The competitive landscape they faced had big established players like Klarna, Affirm, and Afterpay and a ton of ‘me too’ competitors with weak positioning ideas built on Incremental Differentiated Value claims.

Breaking through this noise with Radical Differentiated Value was critical.

That’s exactly what Zilch did.

How so?

By starting from a different position.

Existing industry players like Klarna and Clearpay started from the position of retailers.

Their focus was B2B-centric, working directly with retailers to increase average checkout value and conversion rates (revenue).

This model came with trade-offs for the end consumer (shopper): financing costs and fragmented administration.

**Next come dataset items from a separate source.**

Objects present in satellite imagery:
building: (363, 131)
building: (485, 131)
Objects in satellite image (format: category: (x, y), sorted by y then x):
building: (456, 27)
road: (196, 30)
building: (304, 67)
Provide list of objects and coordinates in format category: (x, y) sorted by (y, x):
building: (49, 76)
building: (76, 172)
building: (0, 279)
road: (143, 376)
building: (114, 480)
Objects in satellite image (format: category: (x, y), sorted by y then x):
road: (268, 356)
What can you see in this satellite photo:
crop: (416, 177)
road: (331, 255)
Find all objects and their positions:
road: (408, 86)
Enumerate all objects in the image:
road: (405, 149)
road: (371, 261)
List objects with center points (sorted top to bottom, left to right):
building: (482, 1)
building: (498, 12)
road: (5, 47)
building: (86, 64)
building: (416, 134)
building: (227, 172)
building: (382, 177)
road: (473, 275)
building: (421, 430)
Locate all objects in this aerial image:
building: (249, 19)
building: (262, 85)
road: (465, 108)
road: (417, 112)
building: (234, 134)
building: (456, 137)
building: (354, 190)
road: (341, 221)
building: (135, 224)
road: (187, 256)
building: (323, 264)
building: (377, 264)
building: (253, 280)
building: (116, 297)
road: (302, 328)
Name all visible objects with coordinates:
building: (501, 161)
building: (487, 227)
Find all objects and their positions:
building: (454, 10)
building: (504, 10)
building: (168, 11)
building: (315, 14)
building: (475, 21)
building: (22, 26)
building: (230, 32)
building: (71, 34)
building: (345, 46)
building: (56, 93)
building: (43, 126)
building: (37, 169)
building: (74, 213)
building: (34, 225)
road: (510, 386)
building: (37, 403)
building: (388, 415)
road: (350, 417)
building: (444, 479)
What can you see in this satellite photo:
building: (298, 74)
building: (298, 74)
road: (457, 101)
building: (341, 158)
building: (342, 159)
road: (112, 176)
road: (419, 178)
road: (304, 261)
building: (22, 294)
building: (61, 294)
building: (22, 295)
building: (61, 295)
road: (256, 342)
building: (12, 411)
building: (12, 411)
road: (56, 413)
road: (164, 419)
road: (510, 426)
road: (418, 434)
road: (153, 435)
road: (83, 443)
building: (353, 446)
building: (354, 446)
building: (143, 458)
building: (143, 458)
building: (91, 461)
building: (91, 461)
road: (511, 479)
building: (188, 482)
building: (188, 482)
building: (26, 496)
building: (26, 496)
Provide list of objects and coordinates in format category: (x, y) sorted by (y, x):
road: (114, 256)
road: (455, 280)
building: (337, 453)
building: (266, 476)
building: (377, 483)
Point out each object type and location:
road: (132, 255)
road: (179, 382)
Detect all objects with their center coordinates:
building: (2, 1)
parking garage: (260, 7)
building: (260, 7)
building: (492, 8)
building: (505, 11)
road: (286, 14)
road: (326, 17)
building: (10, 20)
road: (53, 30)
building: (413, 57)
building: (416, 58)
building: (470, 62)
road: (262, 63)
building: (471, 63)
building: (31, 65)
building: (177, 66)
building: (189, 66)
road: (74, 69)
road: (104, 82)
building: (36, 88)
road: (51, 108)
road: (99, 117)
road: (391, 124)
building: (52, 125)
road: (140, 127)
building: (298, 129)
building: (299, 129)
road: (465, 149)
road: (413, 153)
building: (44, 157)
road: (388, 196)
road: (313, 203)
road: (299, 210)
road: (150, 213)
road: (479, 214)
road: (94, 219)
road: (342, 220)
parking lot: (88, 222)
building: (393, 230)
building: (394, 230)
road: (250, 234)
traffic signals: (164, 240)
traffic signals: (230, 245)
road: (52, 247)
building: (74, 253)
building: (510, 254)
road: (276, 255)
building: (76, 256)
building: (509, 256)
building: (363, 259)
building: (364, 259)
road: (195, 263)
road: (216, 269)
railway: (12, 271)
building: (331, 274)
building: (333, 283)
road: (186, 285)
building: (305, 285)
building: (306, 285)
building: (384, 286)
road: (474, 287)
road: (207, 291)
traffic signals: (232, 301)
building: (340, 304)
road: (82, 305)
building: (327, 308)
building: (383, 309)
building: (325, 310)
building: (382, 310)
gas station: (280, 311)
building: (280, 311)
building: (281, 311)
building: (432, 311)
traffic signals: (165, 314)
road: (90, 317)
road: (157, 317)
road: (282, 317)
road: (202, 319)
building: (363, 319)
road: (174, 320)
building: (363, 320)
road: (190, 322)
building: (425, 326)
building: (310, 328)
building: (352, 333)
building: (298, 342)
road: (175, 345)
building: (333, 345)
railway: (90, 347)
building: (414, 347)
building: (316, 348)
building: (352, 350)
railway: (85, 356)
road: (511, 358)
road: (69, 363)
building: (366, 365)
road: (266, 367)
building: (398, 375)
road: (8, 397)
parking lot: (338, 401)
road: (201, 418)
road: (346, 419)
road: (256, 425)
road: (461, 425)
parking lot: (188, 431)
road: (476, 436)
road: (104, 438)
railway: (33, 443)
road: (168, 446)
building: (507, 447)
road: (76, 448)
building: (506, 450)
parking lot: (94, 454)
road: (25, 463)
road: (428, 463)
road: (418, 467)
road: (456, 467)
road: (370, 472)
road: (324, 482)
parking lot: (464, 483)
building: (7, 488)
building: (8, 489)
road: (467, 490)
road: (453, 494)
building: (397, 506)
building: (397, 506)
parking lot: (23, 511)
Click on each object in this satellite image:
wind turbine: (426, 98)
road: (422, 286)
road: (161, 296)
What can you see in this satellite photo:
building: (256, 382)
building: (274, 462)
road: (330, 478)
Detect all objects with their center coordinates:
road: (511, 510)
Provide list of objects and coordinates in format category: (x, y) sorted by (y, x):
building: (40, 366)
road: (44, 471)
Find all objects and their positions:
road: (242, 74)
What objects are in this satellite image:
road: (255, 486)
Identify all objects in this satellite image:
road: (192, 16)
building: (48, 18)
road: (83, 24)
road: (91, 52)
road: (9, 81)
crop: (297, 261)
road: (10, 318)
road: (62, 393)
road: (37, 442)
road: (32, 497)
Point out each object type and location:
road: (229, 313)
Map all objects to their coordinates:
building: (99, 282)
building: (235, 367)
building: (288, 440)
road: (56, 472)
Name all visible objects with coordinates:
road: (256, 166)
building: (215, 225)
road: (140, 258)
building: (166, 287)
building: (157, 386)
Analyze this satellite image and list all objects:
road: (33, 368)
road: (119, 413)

Conversely, Zilch started from the position of consumers. Their focus was B2C-centric.

By changing who the customer focus was, they were able to build a perception of Radical Differentiated Value with that target customer. 

How so?

Zilch made it free to borrow money to make purchases from 5,000+ retailers. Zero interest and zero fees, so long as it was paid within six weeks.

Instead of charging customers for borrowing money, Zilch charged retailers affiliate commissions for access to customers — turning the model completely upside down.

They also generated revenue from interchange fees by utilising the MasterCard network as a payment method.

This meant customers could pay with Zilch wherever MasterCard was accepted. And, manage their repayments through a singular Zilch app — making debt management relatively easy.

Before, consumers were paying interest and fees to ‘buy now and pay later’. Now, they were paying zero.

This idea is radically different and aligns with the perceived priorities of the target customers’ mind: saving money.

Zilch launched in 2020. In 2021, they hit a $2bn+ valuation.

💡 Important: Differentiation is not by itself Positioning. It’s one of the signals prospects use to understand and adopt your Positioning.

📘 Playbook

🧠 Mindset

  • Acknowledge the ease of market entry, paired with extreme competition for attention.

  • Acknowledge you are competing for the mind, not the market.

🤷‍♀️ Incremental Differentiation

  • Recognise that incremental differentiation often goes unnoticed.

  • Perceived value might differ from designed value.

  • Avoid getting trapped in limiting perceptions.

💥 Radical Differentiation

  • Challenge foundational beliefs and assumptions.

  • Question and test: from which starting position drives the most value?

  • Evaluate if the radical differentiation aligns with your customer’s key priorities.

🛠 Actions 

  • Analyse the current value perception of your idea (category, brand, product). Is it radical or incremental?

  • Brainstorm radically different approaches, by starting from different positions.

  • Test these new approaches with target customers.

  • Tweak your model based on feedback, ensuring alignment with consumer priorities.

  • Launch with a focussed message highlighting the radical differentiation.

  • Continually evaluate and adapt, ensuring your strategy remains radically differentiated.

Remember: Radical differentiation isn't just about being different; it's about aligning that difference with consumer needs, desires, and perceptions.

That’s it for today! I’ll be back in your inbox soon.